Promotor que sugeriu “jeitinho” para eventual fim do auxílio-moradia é o novo Procurador Geral de PE

Foto: Reprodução/Facebook

O governador Paulo Câmara (PSB) indicou o promotor Francisco Dirceu Barros para o cargo de procurador-geral de Justiça do Ministério Público de Pernambuco (MPPE) nesta quarta-feira (4). O novo procurador-geral ocupará o cargo por dois anos.

Barros foi o segundo mais votado na eleição interna da lista tríplice, sendo José Paulo Cavalcanti Xavier Filho o mais votado e Charles Hamilton dos Santos Lima, em terceiro. Além de ser autor de 67 livros jurídicos publicados, Barros (50) é especialista em Direito Penal e Processo Penal, reconhecido por seus 17 anos de carreira em que passou por funções de promotor de Justiça Criminal e da Justiça Eleitoral. A escolha dele para o cargo pelo governador Paulo Câmara (PSB), no entanto, teve uma repercussão negativa.

A Associação Nacional dos Membros do Ministério Público (Conamp) encaminhou um ofício ao chefe do Executivo estadual pedindo para que fosse respeitada a escolha do mais votado. Visando, talvez, acalmar um pouco discussão, o presidente da AMPPE (Associação do Ministério Público de Pernambuco), Rodrigo Braynera, disse: “desejamos sucesso ao novo procurador-geral porque o Ministério Público precisa. Mas recebemos a notícia com tristeza porque o governador não escolheu o mais votado“.

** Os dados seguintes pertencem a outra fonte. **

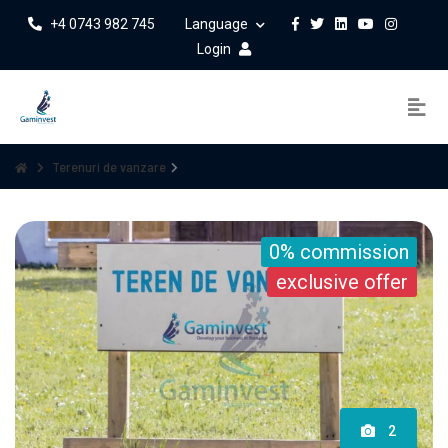
+4 0743 982 745
Language
Login
Terenuri de vanzare
0% commission
exclusive offer
2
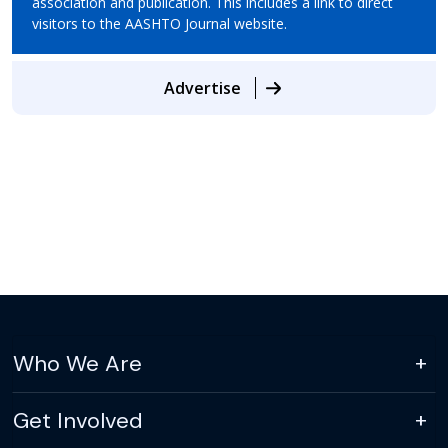
association and publication. This includes a link to direct
visitors to the AASHTO Journal website.
Advertise
Who We Are
Get Involved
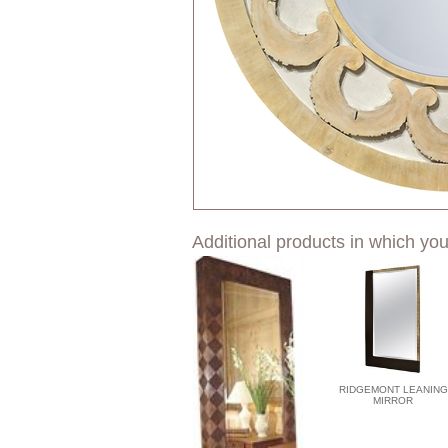
Additional products in which you
RIDGEMONT LEANING
MIRROR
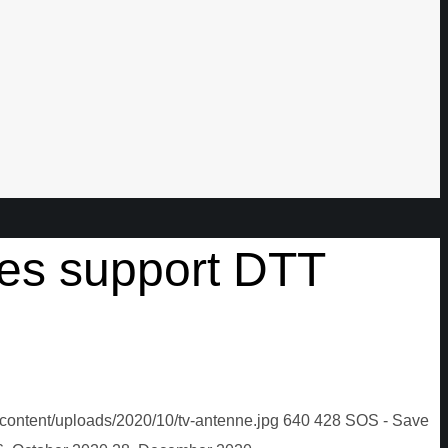
ies support DTT
content/uploads/2020/10/tv-antenne.jpg
640
428
SOS - Save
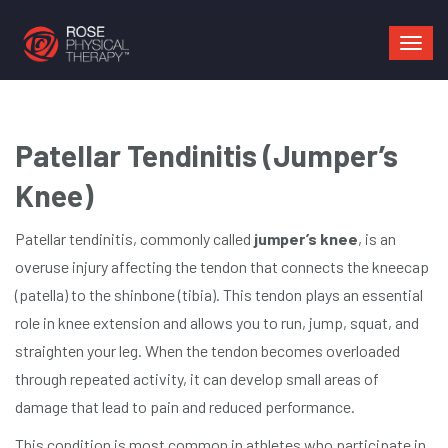
Mai
navi
Patellar Tendinitis (Jumper’s
Knee)
Patellar tendinitis, commonly called
jumper’s knee
, is an
overuse injury affecting the tendon that connects the kneecap
(patella) to the shinbone (tibia). This tendon plays an essential
role in knee extension and allows you to run, jump, squat, and
straighten your leg. When the tendon becomes overloaded
through repeated activity, it can develop small areas of
damage that lead to pain and reduced performance.
This condition is most common in athletes who participate in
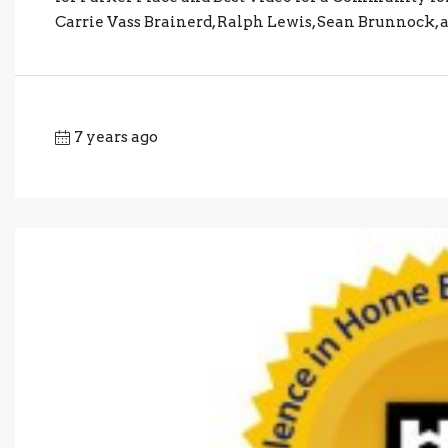
Carrie Vass Brainerd, Ralph Lewis, Sean Brunnock, an
7 years ago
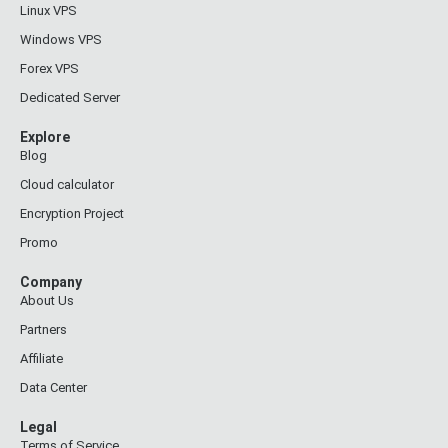
Linux VPS
Windows VPS
Forex VPS
Dedicated Server
Explore
Blog
Cloud calculator
Encryption Project
Promo
Company
About Us
Partners
Affiliate
Data Center
Legal
Terms of Service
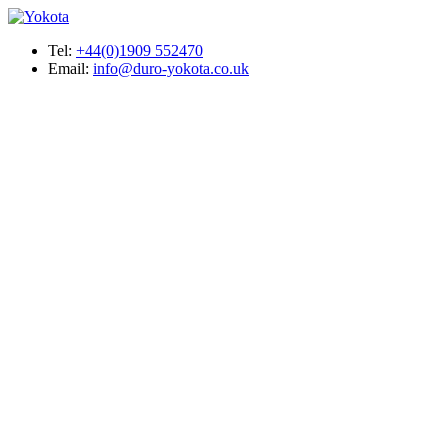
Tel:
+44(0)1909 552470
Email:
info@duro-yokota.co.uk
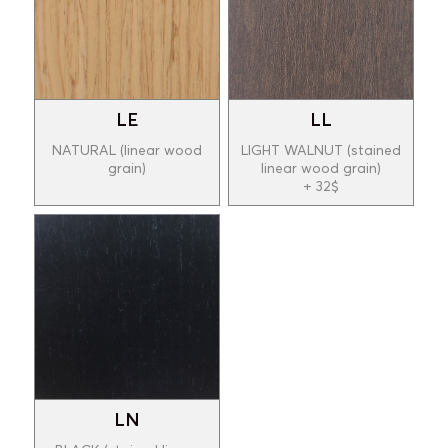
LE
LL
NATURAL (linear wood
LIGHT WALNUT (stained
grain)
linear wood grain)
+ 32$
LN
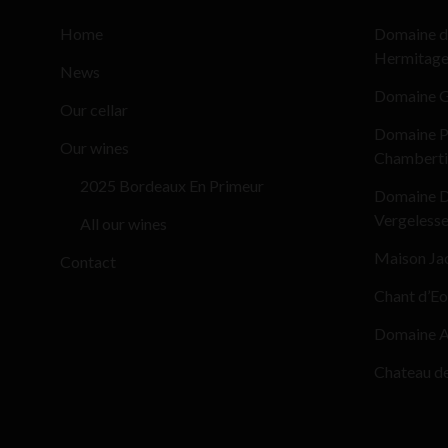
Home
Domaine d
Hermitag
News
Domaine G
Our cellar
Domaine Pi
Our wines
Chamberti
2025 Bordeaux En Primeur
Domaine D
Vergeless
All our wines
Maison Ja
Contact
Chant d’Eo
Domaine Al
Chateau d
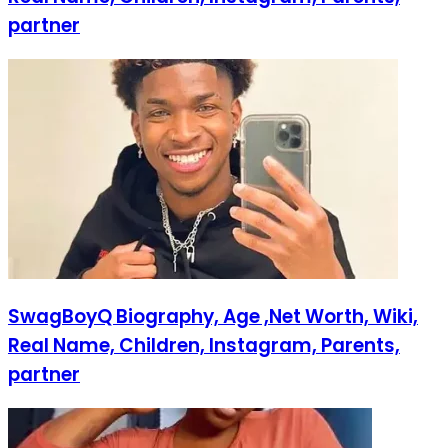
partner
SwagBoyQ Biography, Age ,Net Worth, Wiki,
Real Name, Children, Instagram, Parents,
partner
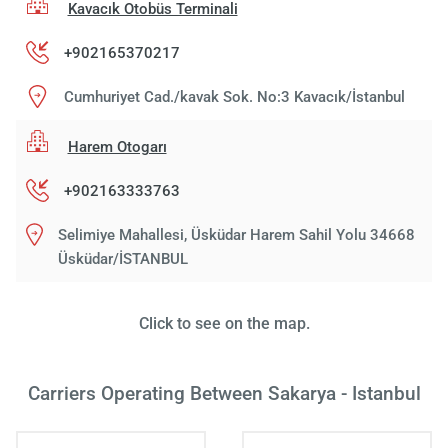
Kavacık Otobüs Terminali
+902165370217
Cumhuriyet Cad./kavak Sok. No:3 Kavacık/İstanbul
Harem Otogarı
+902163333763
Selimiye Mahallesi, Üsküdar Harem Sahil Yolu 34668
Üsküdar/İSTANBUL
Click to see on the map.
Carriers Operating Between Sakarya - Istanbul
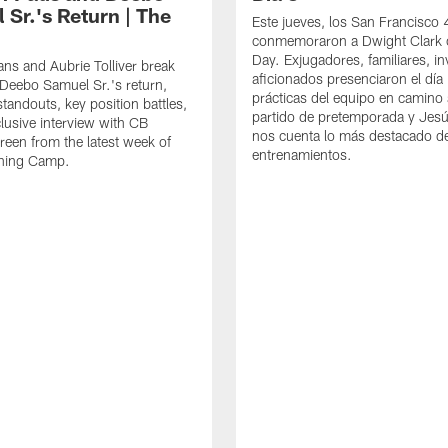
 Sr.'s Return | The
Este jueves, los San Francisco
conmemoraron a Dwight Clark 
Day. Exjugadores, familiares, in
ns and Aubrie Tolliver break
aficionados presenciaron el día
eebo Samuel Sr.'s return,
prácticas del equipo en camino 
standouts, key position battles,
partido de pretemporada y Jesú
lusive interview with CB
nos cuenta lo más destacado d
een from the latest week of
entrenamientos.
ining Camp.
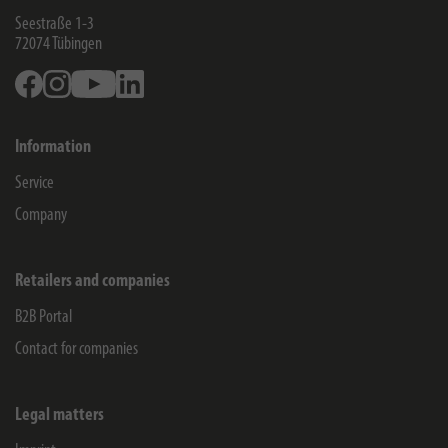
Seestraße 1-3
72074
Tübingen
Facebook
Instagram
Youtube
Linkedin
Information
Service
Company
Retailers and companies
B2B Portal
Contact for companies
Legal matters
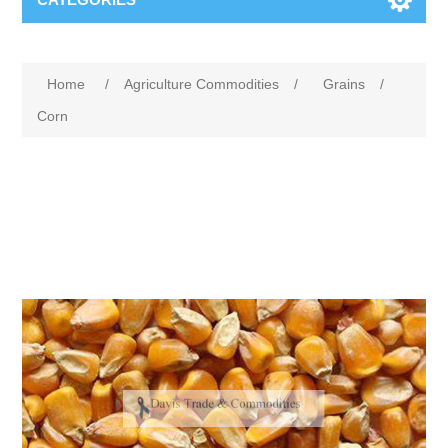
Home
/
Agriculture Commodities
/
Grains
/
Corn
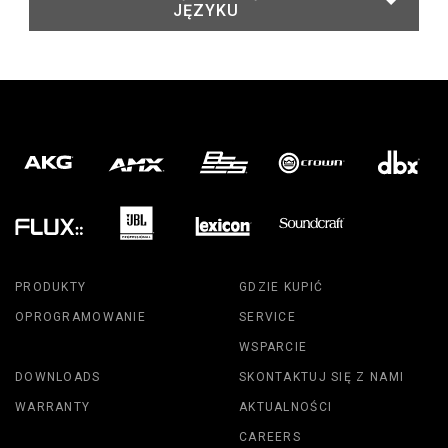
JĘZYKU
PRODUKTY
GDZIE KUPIĆ
OPROGRAMOWANIE
SERVICE
WSPARCIE
DOWNLOADS
SKONTAKTUJ SIĘ Z NAMI
WARRANTY
AKTUALNOŚCI
CAREERS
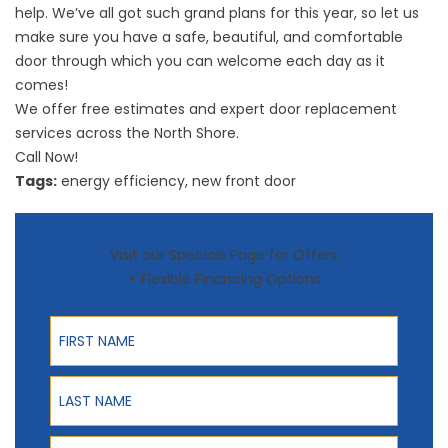
help. We’ve all got such grand plans for this year, so let us
make sure you have a safe, beautiful, and comfortable
door through which you can welcome each day as it
comes!
We offer free estimates and expert door replacement
services across the North Shore.
Call Now!
Tags:
energy efficiency
,
new front door
Visit our Specials Page for Offers
+ Flexible Financing Options
First Name
Last Name
Phone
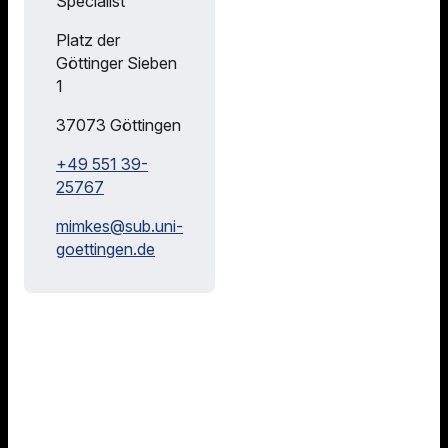
Specialist
Consultation
Hours
Platz der
Göttinger Sieben
We
1
are
happy
37073
Göttingen
to
+49 551 39-
train
25767
you
in
mimkes@
sub.uni-
literature
goettingen.de
research
,
literature
management
and
open
science
.
Please
feel
free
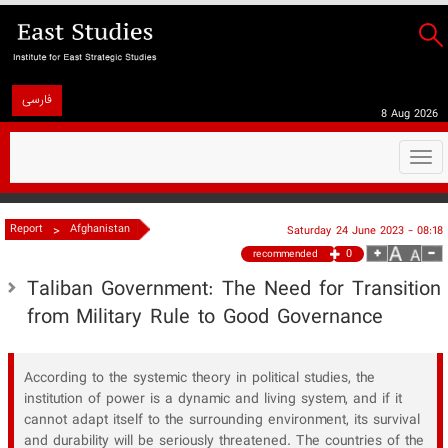
فارسی
8 Aug 2026
Togg
navi
>
Report
Afghanistan
Saturday 24 June 2023 - 08:18
0
recommended
Taliban Government: The Need for Transition
from Military Rule to Good Governance
According to the systemic theory in political studies, the
institution of power is a dynamic and living system, and if it
cannot adapt itself to the surrounding environment, its survival
and durability will be seriously threatened. The countries of the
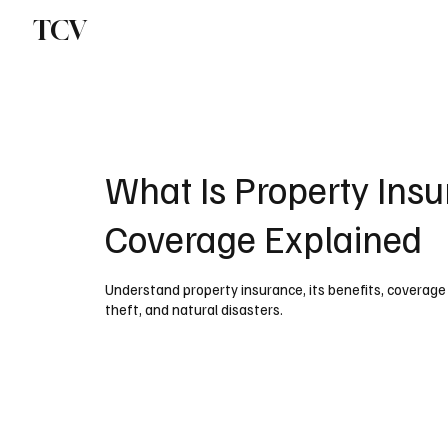
TCV
What Is Property Insu
Coverage Explained
Understand property insurance, its benefits, coverage t
theft, and natural disasters.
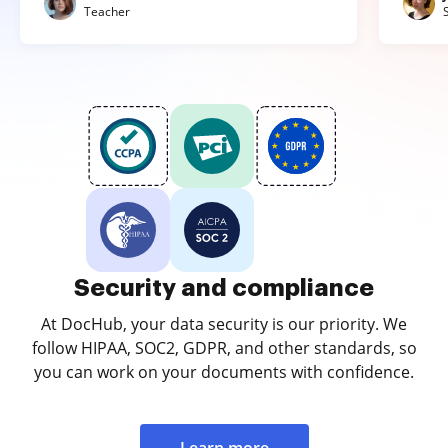
Teacher
Security and compliance
At DocHub, your data security is our priority. We
follow HIPAA, SOC2, GDPR, and other standards, so
you can work on your documents with confidence.
Learn more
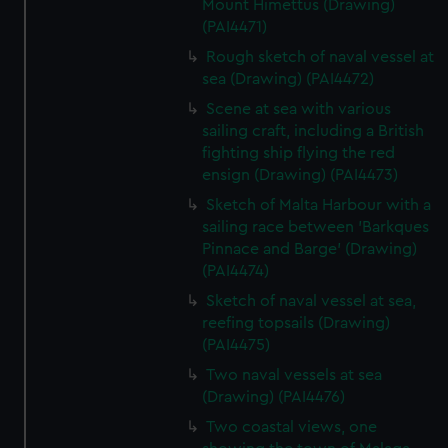
Mount Himettus (Drawing)
(PAI4471)
Rough sketch of naval vessel at
sea (Drawing) (PAI4472)
Scene at sea with various
sailing craft, including a British
fighting ship flying the red
ensign (Drawing) (PAI4473)
Sketch of Malta Harbour with a
sailing race between 'Barkques
Pinnace and Barge' (Drawing)
(PAI4474)
Sketch of naval vessel at sea,
reefing topsails (Drawing)
(PAI4475)
Two naval vessels at sea
(Drawing) (PAI4476)
Two coastal views, one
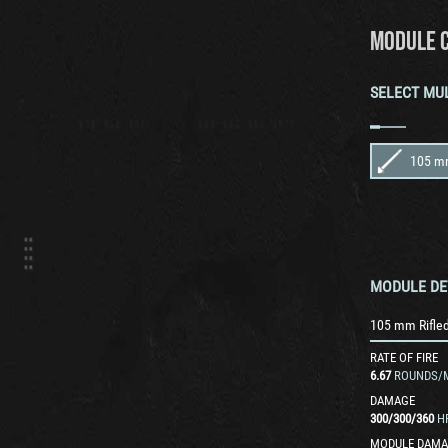
MODULE 
SELECT MU
MODULE DE
105 mm Rifle
RATE OF FIRE
6.67
ROUNDS/
DAMAGE
300
/
300
/
360
H
MODULE DAMA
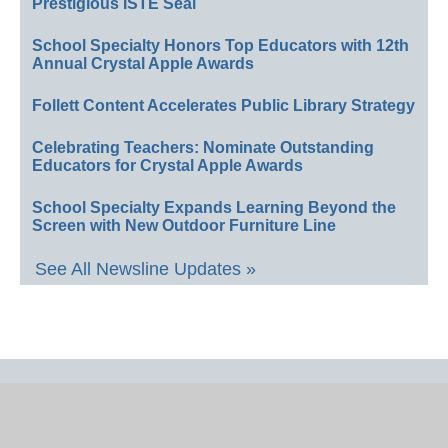
Prestigious ISTE Seal
School Specialty Honors Top Educators with 12th
Annual Crystal Apple Awards
Follett Content Accelerates Public Library Strategy
Celebrating Teachers: Nominate Outstanding
Educators for Crystal Apple Awards
School Specialty Expands Learning Beyond the
Screen with New Outdoor Furniture Line
See All Newsline Updates »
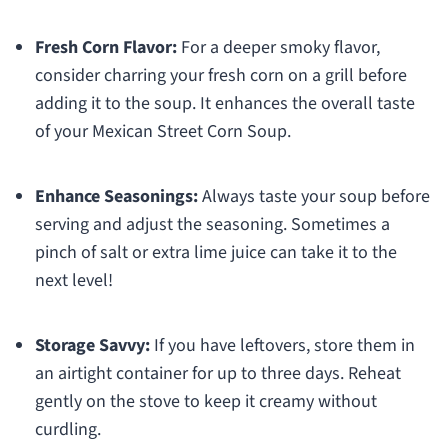
Fresh Corn Flavor:
For a deeper smoky flavor,
consider charring your fresh corn on a grill before
adding it to the soup. It enhances the overall taste
of your Mexican Street Corn Soup.
Enhance Seasonings:
Always taste your soup before
serving and adjust the seasoning. Sometimes a
pinch of salt or extra lime juice can take it to the
next level!
Storage Savvy:
If you have leftovers, store them in
an airtight container for up to three days. Reheat
gently on the stove to keep it creamy without
curdling.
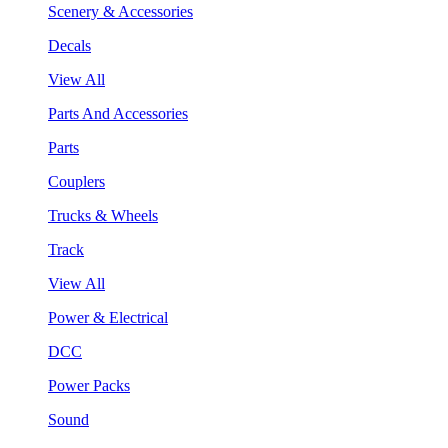
Scenery & Accessories
Decals
View All
Parts And Accessories
Parts
Couplers
Trucks & Wheels
Track
View All
Power & Electrical
DCC
Power Packs
Sound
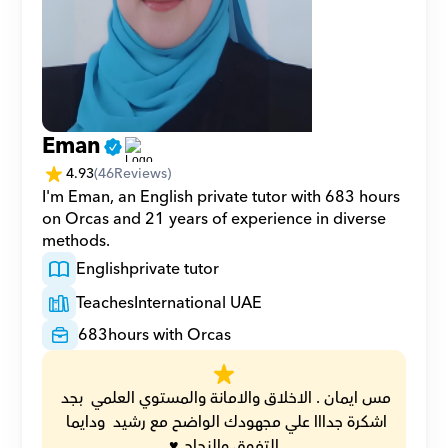
Eman
4.93
(
46
Reviews)
I'm Eman, an English private tutor with 683 hours 
on Orcas and 21 years of experience in diverse 
methods.
English
private tutor
Teaches
International UAE
683
hours with Orcas
مس ايمان . الاخلاق والامانة والمستوي العلمي  بجد 
اشكرة جدااا علي مجهودك الواضح مع رشيد  ودايما 
التفوق والنجاح ♥️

O promotor ganhou notabilidade quando teve um áudio amplamente reproduzido nas redes sociais, na qual sugeria que os membros do MP deveriam buscar alternativas para manter os privilégios diante da possível perda do auxílio-moradia (no valor de R$ 4.377,00 líquido), expondo uma prática vergonhosa para o serviço público. O “jeitinho” seria que em caso de perda remuneratória, a verba fosse compensada por meio da instituição de um auxílio-saúde.

Na gravação, o promotor demonstra preocupação com a possibilidade do STF (Supremo Tribunal Federal) cortar o auxílio que os juízes e promotores recebem desde outubro de 2014, por meio de um liminar do ministro Luiz Fux, que até o momento não foi encaminhada ao plenário. 

A circulação do áudio teve como resposta do promotor: “o cidadão que jogou nas redes sociais fez isso com o único escopo de prejudicar a minha candidatura ao cargo de Procurador Geral”.

A reportagem do Justificando entrou em contato com a assessoria de comunicação do MP do Estado para esclarecimentos sobre a gravação, mas foi informada que o novo procurador-geral falará com a imprensa apenas após a posse, prevista para o dia 13 de janeiro, faltando ainda a confirmação.